The way they weathered that storm made me think about my own life, especially when I started dating in my twenties. I wanted what they had—the love, the laughter, the deep connection. But I also wanted the fairy tale, the kind that you see in movies. I wanted fireworks, sweeping gestures, the kind of love that makes your heart race.

I didn’t realize, until much later, that real love is often quieter, more understated than we think. It’s not about the grand declarations, the rose petals, or the big surprises. It’s the small, consistent things that mean the most. The way someone holds your hand when you’re worried. How they listen, really listen, when you talk about your day. It’s the way they know when to give you space and when to lean in a little closer.

But life has a funny way of teaching you lessons. I met someone when I was 26—James. He was everything I thought I wanted. Charming, witty, great at making me laugh. He seemed to have it all together, and I thought we were perfect for each other. In the beginning, he’d send me flowers, write me notes, take me out on spontaneous weekend trips. He made me feel special, like I was the only person in the world who mattered.

At first, it felt like the fairy tale I had imagined. But over time, something started to shift. The gestures became fewer. The spontaneity faded. And slowly, I began to feel like I was just another part of his routine, just another box to check off in his day.
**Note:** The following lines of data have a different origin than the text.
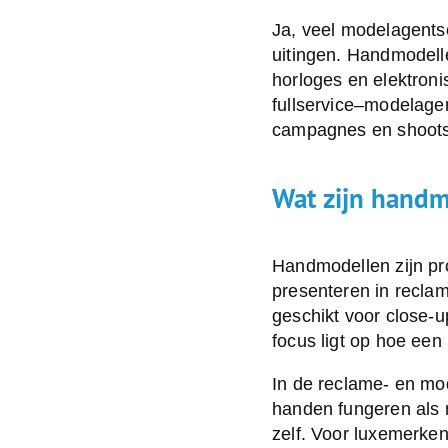
by:
Ja, veel modelagents
uitingen. Handmodelle
horloges en elektron
fullservice
–
modelagen
campagnes en shoots
Wat zijn handm
Handmodellen
zijn p
presenteren in recla
geschikt voor close-u
focus ligt op hoe een
In de reclame- en mo
handen fungeren als n
zelf. Voor luxemerken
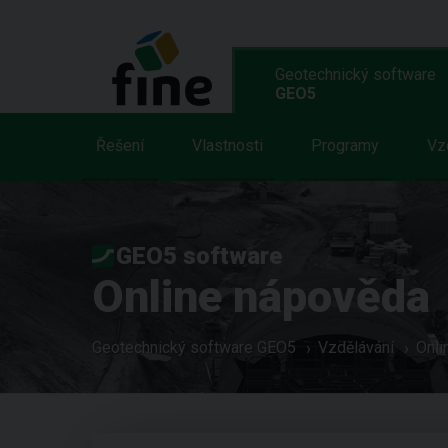
Geotechnický software
GEO5
Řešení
Vlastnosti
Programy
Vz
GEO5 software
Online nápověda
Geotechnický software GEO5
Vzdělávání
Onli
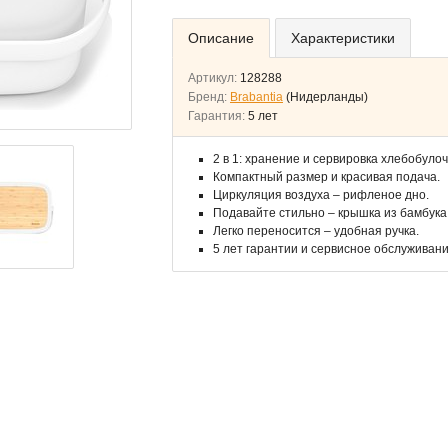
Описание
Характеристики
Артикул:
128288
Бренд:
Brabantia
(Нидерланды)
Гарантия:
5 лет
2 в 1: хранение и сервировка хлебобуло
Компактный размер и красивая подача.
Циркуляция воздуха – рифленое дно.
Подавайте стильно – крышка из бамбука
Легко переносится – удобная ручка.
5 лет гарантии и сервисное обслуживани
One evening, I was sitting on the couch, staring at my phone, waiting for him to get home from work. When he did, he didn’t say much. He didn’t ask how my day was. And when I tried to talk to him about something important, he brushed it off. That’s when I realized—I wasn’t happy. I didn’t feel the same connection, the same warmth I saw between my parents.

I had always thought love would be something that came naturally, but that night, I saw something clearly: love, real love, takes work. It takes patience. It takes effort, even when things aren’t perfect. And it requires both people to be invested in keeping that spark alive.
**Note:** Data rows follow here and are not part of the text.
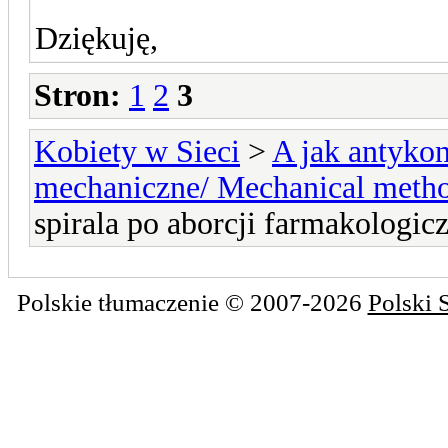
Dziękuję,
Stron:
1
2
3
Kobiety w Sieci
>
A jak antykon
mechaniczne/ Mechanical meth
spirala po aborcji farmakologicz
Polskie tłumaczenie © 2007-2026
Polski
So I made a decision. I ended things with James, because deep down, I knew I wasn’t in a relationship that was going to grow into something lasting. I wasn’t being treated the way I deserved to be treated, and I wasn’t doing the things necessary to nurture our connection.

It was a painful decision, but I knew it was the right one. And that’s when I started thinking about my parents again. They’d been through so much, yet they always found a way to come back to each other. They knew that life wasn’t always going to be easy, but they had built something strong by showing up for each other day after day.
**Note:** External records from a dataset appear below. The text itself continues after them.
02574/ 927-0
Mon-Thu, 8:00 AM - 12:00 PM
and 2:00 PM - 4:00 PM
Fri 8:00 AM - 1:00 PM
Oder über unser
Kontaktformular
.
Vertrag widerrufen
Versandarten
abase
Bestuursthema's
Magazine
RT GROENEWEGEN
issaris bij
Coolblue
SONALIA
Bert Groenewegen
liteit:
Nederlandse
Months passed, and I took some time for myself. I focused on my career, on my friends, and on the things that made me feel whole. I wasn’t looking for love, but it found me when I least expected it.

His name was Tom, and he wasn’t flashy or dramatic. He didn’t try to win me over with grand gestures or elaborate plans. But he was kind, thoughtful, and steady. He listened to me, really listened, and he was patient. And over time, I realized that his quiet, consistent care was exactly what I had been missing.

Tom and I didn’t have the instant chemistry that I had imagined love would be, but we had something deeper. We had trust, respect, and a willingness to show up for each other every day. Slowly, we built something together—something real.

One evening, as we sat on the porch, sipping lemonade and watching the sunset, I realized something. I wasn’t looking for the fireworks anymore. I wasn’t searching for the grand gestures. I was looking for the kind of love my parents had—something that was steady, patient, and built over time.

And it wasn’t just about the two of us. It was about our families, our shared moments, and our ability to laugh together, even when things weren’t perfect.

Looking back, I understand now that love isn’t always about the dramatic beginnings. Sometimes, it’s the quiet moments that build the strongest foundation. Just like my parents, I learned that love takes time, patience, and a willingness to grow together.

So, if you’re out there waiting for your own fairy tale, remember this: real love is not about the grand gestures, but about the small, meaningful moments that build a life together. Be patient, and most importantly, be open to the quiet kind of love that grows deeper every day.